Uitspraak
GERECHTSHOF ARNHEM-LEEUWARDEN
verzoeker in hoger beroep,
[B] , in haar hoedanigheid van bijzondere curator over [de minderjarige1] , [de minderjarige2] en [de minderjarige3],
Gerechtshof Arnhem-Leeuwarden
In deze zaak, behandeld door het Gerechtshof Arnhem-Leeuwarden, gaat het om de beslissingen over het gezag en de hoofdverblijfplaats van drie minderjarige kinderen na de echtscheiding van hun ouders. De vader, verzoeker in hoger beroep, heeft bezwaar gemaakt tegen eerdere beschikkingen van de rechtbank Noord-Nederland, waarin de moeder met het eenhoofdig gezag over de kinderen is belast en de hoofdverblijfplaats van de kinderen bij de moeder is vastgesteld. De vader heeft in zijn hoger beroep verzocht om het gezamenlijk gezag in stand te houden en de hoofdverblijfplaats van de jongste minderjarige bij hem te bepalen.

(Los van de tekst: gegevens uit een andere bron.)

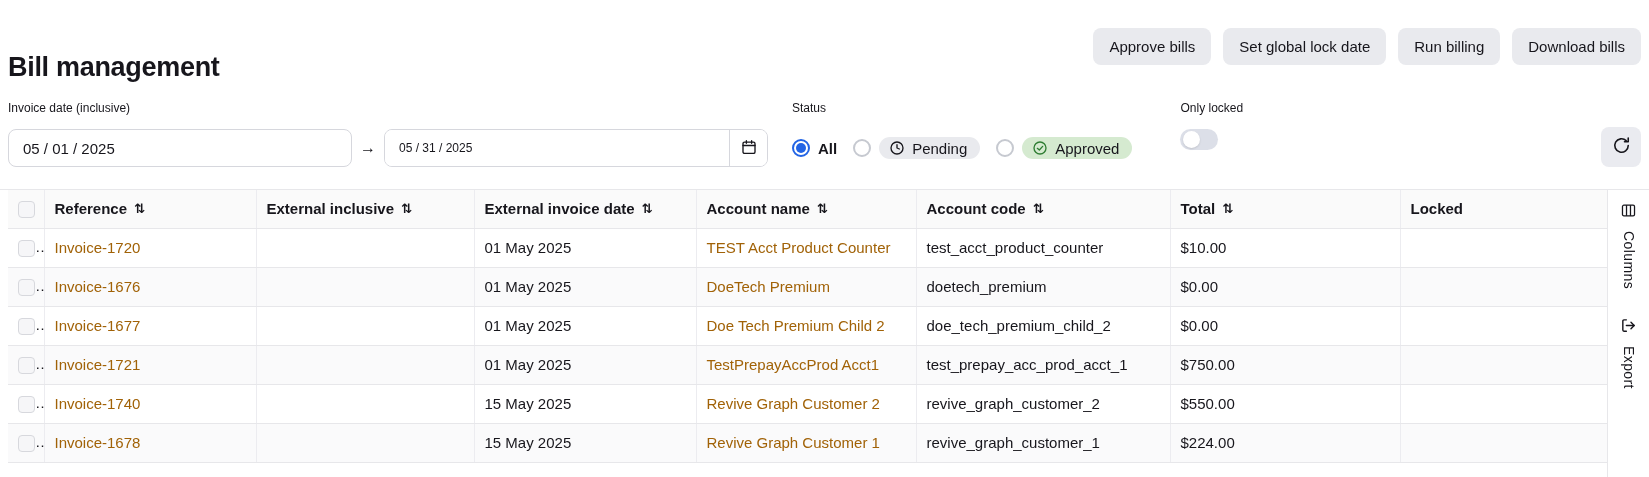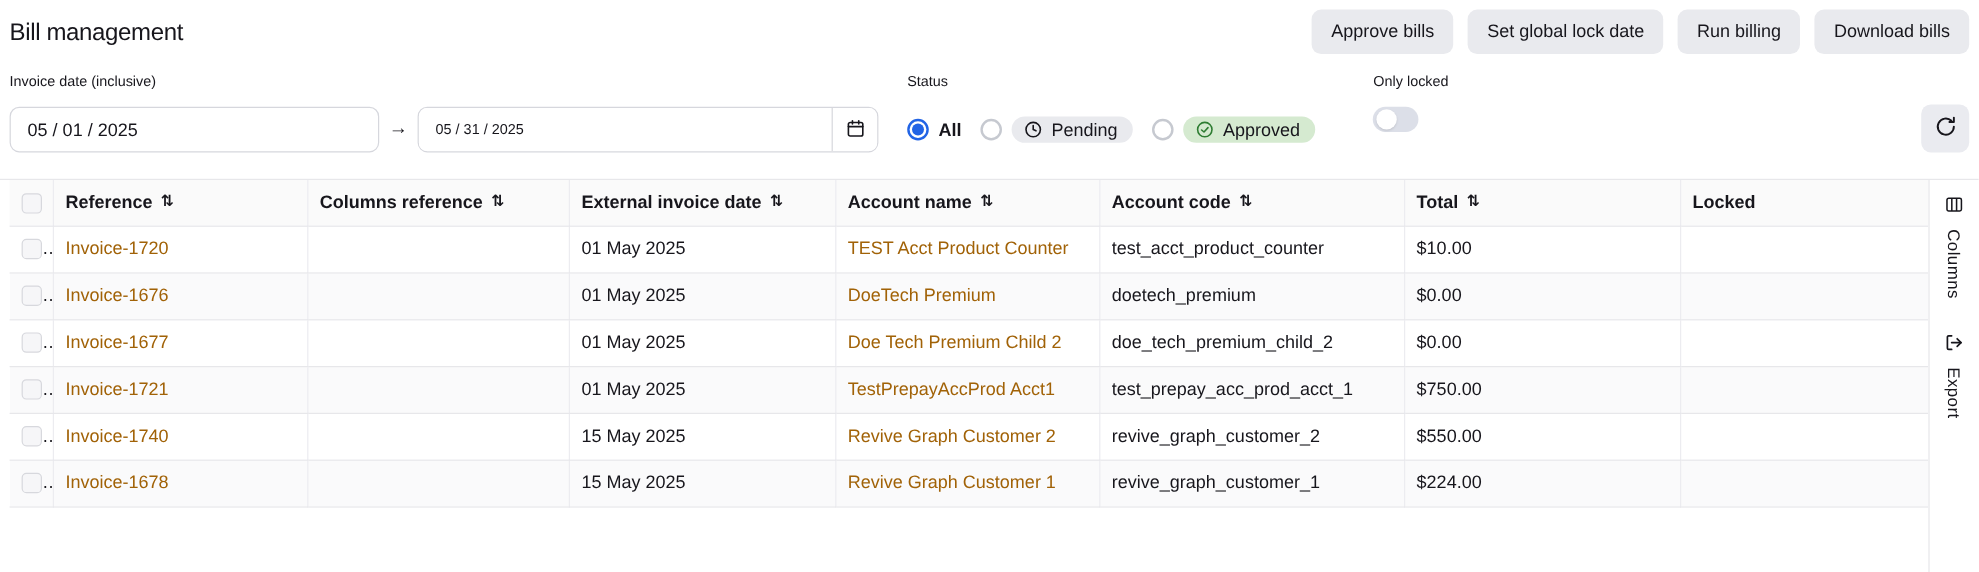--- a/index.html
+++ b/index.html
@@ -6,33 +6,33 @@
   html, body { margin: 0; padding: 0; }
   body {
     width: 1649px; height: 477px; overflow: hidden;
     background: #ffffff; color: #17161c;
     font-family: "Liberation Sans", sans-serif; font-size: 15px;
   }
   .page { display: flex; flex-direction: column; height: 100%; }
 
   
   .topbar { display: flex; justify-content: space-between; align-items: center; padding: 8px 8px 4px 8px; }
-  .title { font-size: 20px; font-weight: 400; letter-spacing: -0.3px; line-height: 36px; }
+  .title { font-size: 27px; font-weight: 700; letter-spacing: -0.3px; line-height: 36px; margin-top: 41px; }
   .topbar-buttons { display: flex; gap: 12px; }
   .btn {
     background: #e9eaee; border: none; border-radius: 8px; height: 37px; padding: 0 16px;
     font-size: 15px; font-family: inherit; color: #17161c; cursor: pointer; white-space: nowrap;
   }
 
   
   .filters { display: flex; align-items: flex-start; padding: 12px 8px 22px 8px; }
   .flabel { font-size: 12px; margin-bottom: 10px; height: 18px; }
   .date-row { display: flex; align-items: center; }
   .date-input {
-    width: 308px; height: 38px; border: 1px solid #d6d7dd; border-radius: 8px; padding: 5px 14px;
+    width: 344px; height: 38px; border: 1px solid #d6d7dd; border-radius: 8px; padding: 5px 14px;
     font-size: 15px; font-family: inherit; color: #17161c; background: #fff; outline: none;
   }
   .arrow-sep { width: 32px; text-align: center; font-size: 16px; color: #17161c; }
   .date-end-group {
     display: flex; align-items: stretch; width: 384px; height: 38px;
     border: 1px solid #d6d7dd; border-radius: 8px; background: #fff; overflow: hidden;
   }
   .date-end-group input {
     flex: 1; border: none; padding: 0 14px; font-size: 12px; font-family: inherit;
     color: #17161c; outline: none; min-width: 0;
@@ -211,21 +211,21 @@
           <tr>
             <th class="cb-cell"><span class="checkbox"></span></th>
             <th>
                 <div class="head-inner">
                   <span>Reference</span>
                   <span class="sort-icon">⇅</span>
                 </div>
               </th>
             <th>
                 <div class="head-inner">
-                  <span>Columns reference</span>
+                  <span>External inclusive</span>
                   <span class="sort-icon">⇅</span>
                 </div>
               </th>
             <th>
                 <div class="head-inner">
                   <span>External invoice date</span>
                   <span class="sort-icon">⇅</span>
                 </div>
               </th>
             <th>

Het hof heeft de eerdere beschikkingen van de rechtbank beoordeeld en geconcludeerd dat de zorgen van de vader over de veiligheid van de kinderen bij de moeder niet voldoende zijn onderbouwd. De bijzondere curator heeft in haar rapportages geadviseerd om het eenhoofdig gezag bij de moeder te laten, gezien de huidige situatie van de kinderen en de hulpverlening die zij ontvangen. Het hof heeft vastgesteld dat de vader sinds eind 2017 geen contact meer heeft gehad met de kinderen en dat er onvoldoende communicatie is tussen de vader en de moeder, wat de situatie van de kinderen negatief beïnvloedt.
Uiteindelijk heeft het hof de verzoeken van de vader afgewezen en de eerdere beschikkingen van de rechtbank bekrachtigd. Het hof benadrukt het belang van samenwerking tussen de vader en de GI om de banden met de kinderen te herstellen en positieve ontwikkelingen te bevorderen. De beslissing is genomen in het belang van de kinderen, waarbij de continuïteit van hun zorg en ondersteuning voorop staat.